De acordo com Ketner, sua avó Júlia foi encaminhada para a Santa Casa de Franca na última quinta-feira, 12, por volta das 21h. Já no dia seguinte, na sexta-feira, 13, a idosa recebeu alta por volta das 6h. A neta acredita que houve “imprudência”, porque sua avó recebeu alta mesmo com muita dor.

“O problema foi a imprudência de terem liberado ela e não terem feito os exames necessários. No dia em que ela foi para a Santa Casa, eles deveriam ter feito exames, colocado no Hospital do Coração, ela estava tomando um remédio muito forte e não estava resolvendo”, narra Ketner.

Segundo a neta, o médico dizia que Júlia iria tomar o remédio e melhorar. “O coração dela estava inchado, será que não viram isso? Não a internaram, liberaram minha avó na manhã do dia seguinte, praticamente só passou a madrugada lá.”

“Ela sentiu dor a semana inteira, nossa família tentava levar ela para a UPA (Unidade de Pronto Atendimento), mas mandavam ela de volta para casa e diziam que não podiam fazer nada”, continuou a neta.
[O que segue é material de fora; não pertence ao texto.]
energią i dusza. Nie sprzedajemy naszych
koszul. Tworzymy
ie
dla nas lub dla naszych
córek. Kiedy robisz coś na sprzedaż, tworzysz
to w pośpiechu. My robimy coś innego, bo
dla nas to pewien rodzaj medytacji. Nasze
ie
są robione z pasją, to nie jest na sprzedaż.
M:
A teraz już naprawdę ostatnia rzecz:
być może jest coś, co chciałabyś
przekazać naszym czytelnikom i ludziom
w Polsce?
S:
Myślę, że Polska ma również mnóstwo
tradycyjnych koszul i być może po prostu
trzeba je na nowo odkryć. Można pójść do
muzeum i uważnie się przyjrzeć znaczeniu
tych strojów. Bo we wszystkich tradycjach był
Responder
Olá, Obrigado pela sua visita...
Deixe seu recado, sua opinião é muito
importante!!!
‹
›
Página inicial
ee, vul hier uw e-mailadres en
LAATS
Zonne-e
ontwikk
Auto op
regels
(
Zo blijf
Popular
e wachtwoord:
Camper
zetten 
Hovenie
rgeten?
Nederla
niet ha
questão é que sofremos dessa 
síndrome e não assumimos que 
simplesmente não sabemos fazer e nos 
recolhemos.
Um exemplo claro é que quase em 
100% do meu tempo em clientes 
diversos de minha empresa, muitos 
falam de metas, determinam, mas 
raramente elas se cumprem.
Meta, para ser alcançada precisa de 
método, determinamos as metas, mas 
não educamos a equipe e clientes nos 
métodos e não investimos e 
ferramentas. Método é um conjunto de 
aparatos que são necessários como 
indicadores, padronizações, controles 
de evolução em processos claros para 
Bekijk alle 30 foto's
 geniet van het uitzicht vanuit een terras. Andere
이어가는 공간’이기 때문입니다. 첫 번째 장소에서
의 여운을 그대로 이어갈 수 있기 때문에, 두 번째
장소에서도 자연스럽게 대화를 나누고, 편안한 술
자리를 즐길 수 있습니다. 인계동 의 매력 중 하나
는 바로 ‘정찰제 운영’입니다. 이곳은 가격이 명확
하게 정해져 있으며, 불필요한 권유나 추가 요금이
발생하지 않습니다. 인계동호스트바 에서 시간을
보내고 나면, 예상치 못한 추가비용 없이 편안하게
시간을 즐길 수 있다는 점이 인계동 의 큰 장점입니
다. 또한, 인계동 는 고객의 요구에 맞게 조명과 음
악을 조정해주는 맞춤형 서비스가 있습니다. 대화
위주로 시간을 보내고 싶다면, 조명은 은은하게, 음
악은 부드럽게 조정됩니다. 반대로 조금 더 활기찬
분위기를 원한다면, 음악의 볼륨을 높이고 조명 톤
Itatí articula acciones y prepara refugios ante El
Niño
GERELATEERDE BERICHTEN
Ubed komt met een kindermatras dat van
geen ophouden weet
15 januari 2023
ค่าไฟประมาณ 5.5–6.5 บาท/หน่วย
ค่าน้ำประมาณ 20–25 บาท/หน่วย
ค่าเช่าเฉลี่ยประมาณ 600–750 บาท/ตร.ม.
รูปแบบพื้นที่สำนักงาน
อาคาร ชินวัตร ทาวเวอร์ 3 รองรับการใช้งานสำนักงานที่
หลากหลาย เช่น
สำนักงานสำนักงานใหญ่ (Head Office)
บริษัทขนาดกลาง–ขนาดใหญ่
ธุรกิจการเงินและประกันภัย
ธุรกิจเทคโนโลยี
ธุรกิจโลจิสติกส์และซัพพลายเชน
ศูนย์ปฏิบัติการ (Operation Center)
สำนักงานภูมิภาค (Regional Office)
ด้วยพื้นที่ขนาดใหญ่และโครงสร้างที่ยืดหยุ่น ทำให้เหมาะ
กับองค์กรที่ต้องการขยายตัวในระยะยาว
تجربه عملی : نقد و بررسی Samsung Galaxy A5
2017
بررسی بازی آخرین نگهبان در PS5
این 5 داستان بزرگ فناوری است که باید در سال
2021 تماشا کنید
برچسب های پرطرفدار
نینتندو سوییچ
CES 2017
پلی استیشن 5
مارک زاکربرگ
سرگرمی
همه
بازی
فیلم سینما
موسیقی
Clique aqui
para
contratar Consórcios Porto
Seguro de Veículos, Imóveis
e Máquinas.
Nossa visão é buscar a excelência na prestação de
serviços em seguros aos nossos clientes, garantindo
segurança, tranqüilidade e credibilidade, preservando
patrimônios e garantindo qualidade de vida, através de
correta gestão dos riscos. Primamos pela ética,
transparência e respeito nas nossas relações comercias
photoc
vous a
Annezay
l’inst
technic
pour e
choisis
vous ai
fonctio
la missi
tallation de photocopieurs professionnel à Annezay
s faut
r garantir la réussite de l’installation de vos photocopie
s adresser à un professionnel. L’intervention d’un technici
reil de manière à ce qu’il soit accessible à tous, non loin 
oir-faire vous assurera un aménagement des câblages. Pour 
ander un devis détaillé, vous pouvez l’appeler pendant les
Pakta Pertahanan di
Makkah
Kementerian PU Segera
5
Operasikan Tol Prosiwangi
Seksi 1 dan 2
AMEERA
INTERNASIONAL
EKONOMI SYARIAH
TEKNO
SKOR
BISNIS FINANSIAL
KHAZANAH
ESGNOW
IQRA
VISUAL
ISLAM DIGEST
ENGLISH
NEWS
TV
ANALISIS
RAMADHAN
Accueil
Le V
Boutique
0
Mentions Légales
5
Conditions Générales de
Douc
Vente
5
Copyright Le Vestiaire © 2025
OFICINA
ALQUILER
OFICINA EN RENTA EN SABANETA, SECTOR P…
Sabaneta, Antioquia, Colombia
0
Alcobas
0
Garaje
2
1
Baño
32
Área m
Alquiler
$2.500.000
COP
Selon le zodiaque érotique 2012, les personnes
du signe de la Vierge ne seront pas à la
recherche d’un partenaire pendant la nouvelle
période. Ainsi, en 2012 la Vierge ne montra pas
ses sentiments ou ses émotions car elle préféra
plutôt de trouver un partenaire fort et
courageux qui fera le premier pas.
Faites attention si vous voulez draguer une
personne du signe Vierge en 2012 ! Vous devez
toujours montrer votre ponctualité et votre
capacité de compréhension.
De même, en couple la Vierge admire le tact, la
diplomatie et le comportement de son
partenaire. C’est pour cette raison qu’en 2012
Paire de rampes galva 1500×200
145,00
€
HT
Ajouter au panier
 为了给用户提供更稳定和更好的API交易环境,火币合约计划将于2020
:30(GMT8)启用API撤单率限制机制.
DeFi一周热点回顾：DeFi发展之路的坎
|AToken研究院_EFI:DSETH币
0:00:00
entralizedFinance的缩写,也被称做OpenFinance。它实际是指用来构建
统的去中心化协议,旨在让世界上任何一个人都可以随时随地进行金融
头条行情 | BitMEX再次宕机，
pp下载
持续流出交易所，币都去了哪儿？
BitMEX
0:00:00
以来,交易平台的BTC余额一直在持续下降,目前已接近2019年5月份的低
O GCN entrou em contato com a assessoria da Santa Casa de Franca às 12h05, que elabora um posicionamento sobre o caso. Até a publicação deste texto, a resposta do hospital não foi enviada, mas a matéria será atualizada assim que a Santa Casa se posicionar.

A Prefeitura de Franca foi procurada às 12h30 também para se posicionar sobre o atendimento prestado à idosa. A Prefeitura encaminhou os questionamentos da reportagem para a Secretaria de Saúde. O texto será atualizado assim que a Saúde enviar sua resposta.

A Secretaria de Saúde de Franca se posicionou quanto ao caso, informando que o último atendimento registrado da paciente na rede de emergência do município foi no dia 11 de maio. "A Secretaria de Saúde informa que não consta histórico de atendimento da paciente Júlia Romoaldo da Silva, nas Unidades de Pronto-Atendimento (UPAS) do município, após a alta mencionada pela família no último dia 13", disse a Saúde através de nota.

O corpo de Júlia está sendo velado na sala 4 do Velório São Vicente, desde as 10h desta terça-feira, 17, e seguirá até as 14h. Logo após o velório, o sepultamento acontece no Cemitério Parque Jardim das Oliveiras, no Distrito Industrial.

Texto atualizado às 16h48 desta terça-feira, 17.